Workflow yang akan kita buat, yaitu :

Draft

|
|

Confirm

|
/ \
/ \

Cancel Done

3 hal yang menjadi bagian inti dari sebuah workflow adalah :

1. Object Workflow

Hal pertama yang harus kita lakukan dalam membuat sebuah workflow adalah pembuatan object workflow dari object yang bersangkutan (sale order, purchase order, dll). Pada object ini nantinya kita akan lakukan perubahan-perubahan state sesuai alur proses yang kita inginkan.

2. Activity

Activity adalah sebuah status alur proses yang dimikili oleh sebuah workflow, sebuah workflow pasti memiliki banyak activity (state).

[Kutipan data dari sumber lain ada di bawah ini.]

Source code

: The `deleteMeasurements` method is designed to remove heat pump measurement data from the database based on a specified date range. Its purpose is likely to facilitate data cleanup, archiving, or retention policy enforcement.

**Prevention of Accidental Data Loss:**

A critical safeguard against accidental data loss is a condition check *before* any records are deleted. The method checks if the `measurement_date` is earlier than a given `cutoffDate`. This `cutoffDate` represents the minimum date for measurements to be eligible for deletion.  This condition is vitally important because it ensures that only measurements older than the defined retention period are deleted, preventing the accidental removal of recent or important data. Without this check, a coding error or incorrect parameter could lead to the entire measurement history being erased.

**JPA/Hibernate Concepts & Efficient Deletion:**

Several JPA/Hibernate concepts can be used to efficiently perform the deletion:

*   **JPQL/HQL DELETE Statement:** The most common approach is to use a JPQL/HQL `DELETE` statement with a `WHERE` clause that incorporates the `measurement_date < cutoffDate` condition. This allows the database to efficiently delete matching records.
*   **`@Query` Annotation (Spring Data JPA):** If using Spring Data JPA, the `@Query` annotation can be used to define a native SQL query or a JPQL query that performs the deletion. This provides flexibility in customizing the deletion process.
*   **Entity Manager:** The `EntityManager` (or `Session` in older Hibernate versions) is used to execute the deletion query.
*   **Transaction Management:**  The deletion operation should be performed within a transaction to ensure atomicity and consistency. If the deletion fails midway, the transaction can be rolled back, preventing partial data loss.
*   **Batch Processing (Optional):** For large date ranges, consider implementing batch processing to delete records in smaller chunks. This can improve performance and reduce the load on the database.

Activity ini biasa kita kenal dan kita definisikan pada field state.

3. Transition

Seperti namanya, transition merupakan proses transisi dari sebuah activity kepada activity selanjutnya.

Mari kita mulai pembuatan workflow yang kita tambahkan pada sebuah modul stg_diary sebelumnya.

Pertama, kita harus merancang alur proses workflow yang kita inginkan, seperti yang saya gambarkan diatas.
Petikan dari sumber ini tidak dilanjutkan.